• _Objectif 1_: Selon la réplique, pourquoi l'article 9 de la loi se trouve-t-il au cœur du dispositif critiqué ? Répondez en une à trois phrases.

• _Texte source_:

==================================================

Contenu associé

Décision n° 2005-514 DC du 28 avril 2005 - Réplique par 60 députés

Loi relative à la création du registre international français
Conformité

Monsieur le Président du Conseil Constitutionnel,
Mesdames et Messieurs les membres du Conseil,
2 rue de Montpensier, 75001 Paris.
Monsieur le Président, Mesdames et Messieurs les membres du Conseil Constitutionnel, les observations en défense du gouvernement présentées sur le recours dirigé contre l'ensemble de la loi relative au registre international français appellent de notre part les brèves remarques suivantes.
SUR LE TITRE II DE LA LOI
1. En premier lieu, on observera que le gouvernement est particulièrement peu disert sur l'article 9 de la loi. A vrai dire, il se borne à le recopier sans le défendre réellement.
Or, cet article est au coeur du dispositif critiqué puisqu'il permet le marchandage de main d'oeuvre. Il est, à cet égard, particulièrement frappant de relever que l'article 4 de la Convention n° 179 de l'OIT fait obligation aux Hautes Parties Contractantes de soumettre les entreprises de recrutement au contrôle des autorités compétentes - qui sont aux termes de ce traité - des autorités publiques. Ce que ne sont pas les armateurs qui auront pourtant la charge de vérifier si ces sociétés dites de « manning » respectent les exigences de cette convention dans les pays où elle n'est pas en vigueur...
On soulignera pour information que seuls 9 Etats ont ratifié cette convention de l'OIT.
Mais, surtout, au regard de l'article 34 de la Constitution, on ne peut sérieusement prétendre que la loi critiquée respecte la plénitude de compétence du législateur lorsqu'elle confie à l'une des parties au contrat d'engagement - l'armateur - le soin de veiller au respect d'une convention de l'OIT par l'autre partie audit contrat alors que celle-ci est domiciliée dans un pays qui n'a pas ratifié ce traité international.
Cette question n'est pas secondaire si l'on veut bien noter les précisions figurant à l'article 6 du code du travail maritime pour encadrer le placement des travailleurs de mer puisque les bureaux de placement maritime sont organisés par décret. Il faut y voir une préoccupation d'ordre public social impératif.

==================================================

Entrées enregistrées
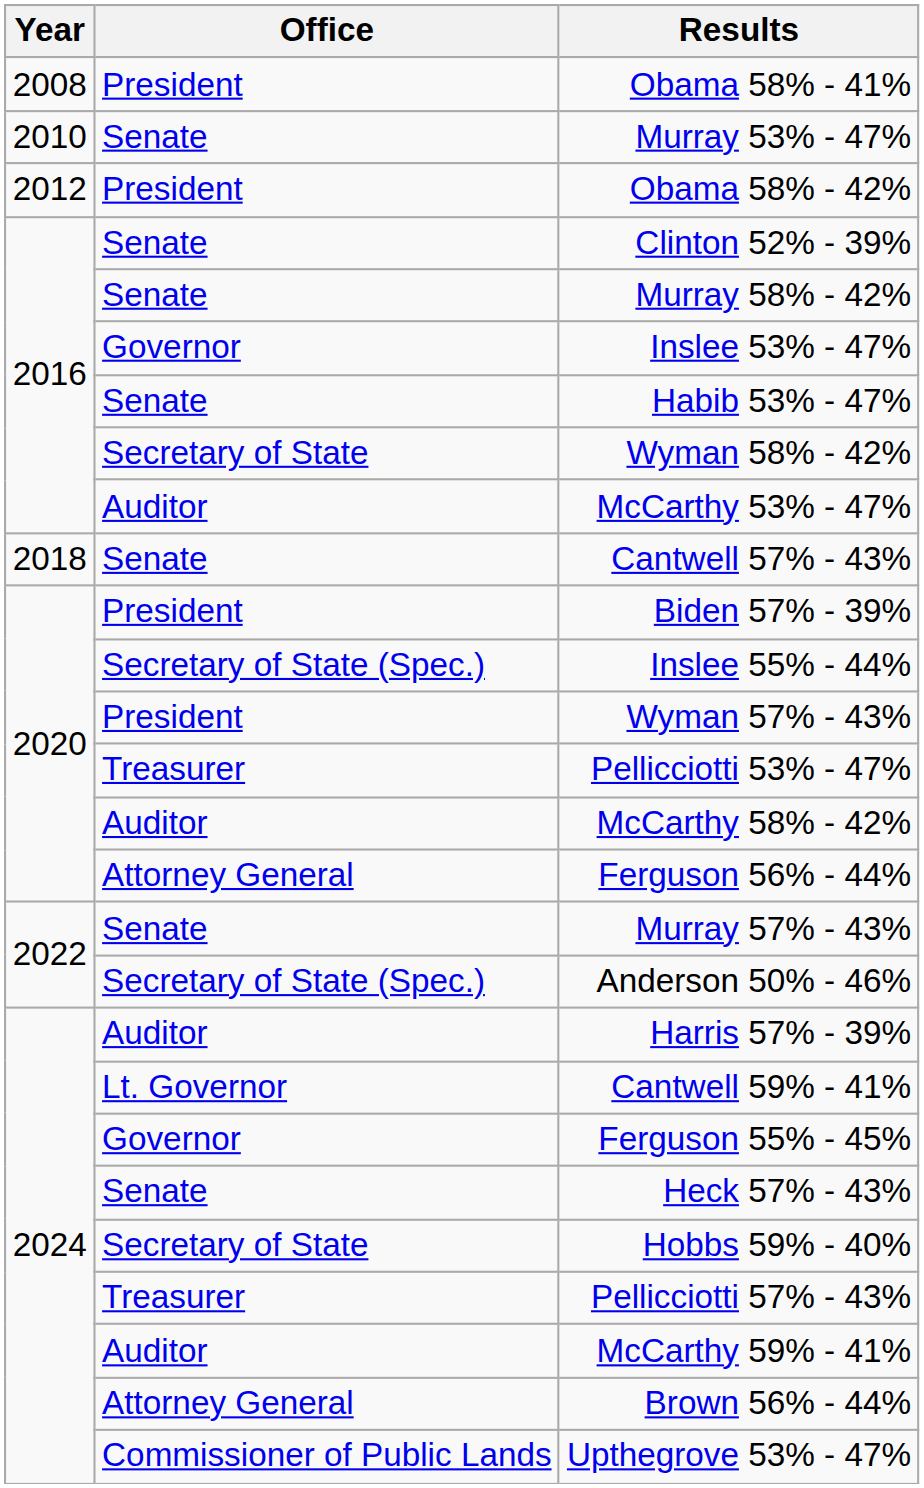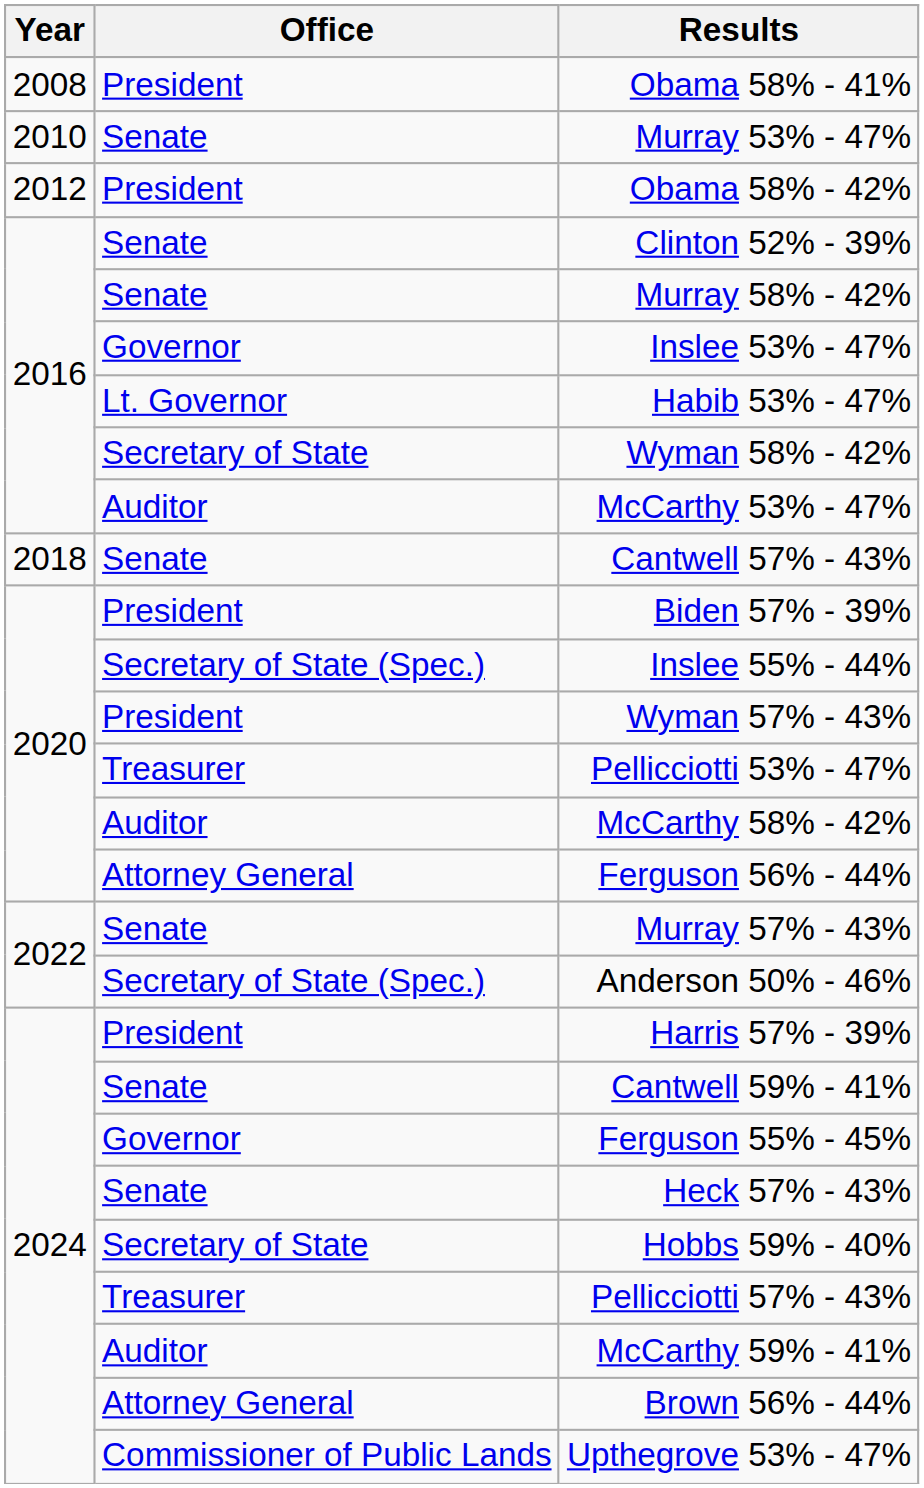Habib 53% - 47% | Office: Senate -> Lt. Governor
Harris 57% - 39% | Office: Auditor -> President
Cantwell 59% - 41% | Office: Lt. Governor -> Senate
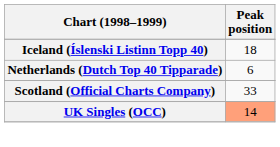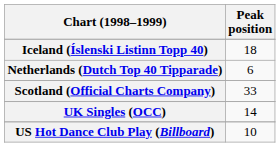UK Singles (OCC) | Peak position: lightsalmon background -> no background
+ row: US Hot Dance Club Play (Billboard) | 10
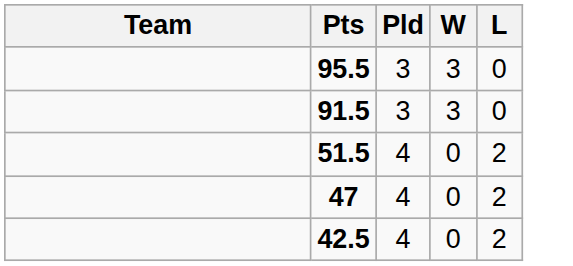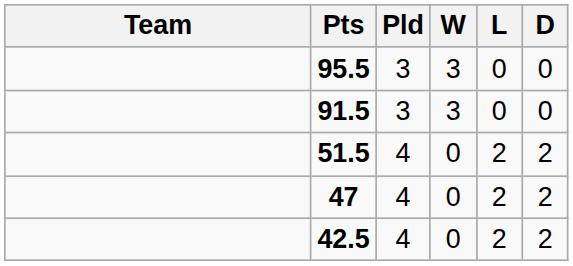+ column: D | 0 | 0 | 2 | 2 | 2
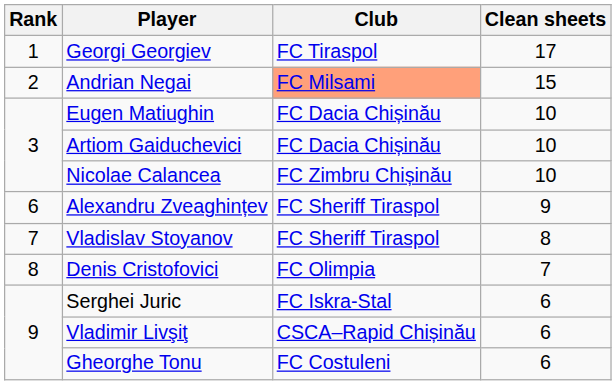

==================================================

• _Objectif 2_: Réécrivez les enregistrements en remplaçant « Senate » par « Sénat », sans rien modifier d'autre, et omettez les images dans votre réponse.

• _Réponse rédigée 1_: L'article 9 se trouve au cœur du dispositif critiqué parce qu'il permet le marchandage de main-d'œuvre.

• _Réponse rédigée 2_:
Habib 53% - 47% | Office: Sénat -> Lt. Governor
Harris 57% - 39% | Office: Auditor -> President
Cantwell 59% - 41% | Office: Lt. Governor -> Sénat
UK Singles (OCC) | Peak position: lightsalmon background -> no background
+ row: US Hot Dance Club Play (Billboard) | 10
+ column: D | 0 | 0 | 2 | 2 | 2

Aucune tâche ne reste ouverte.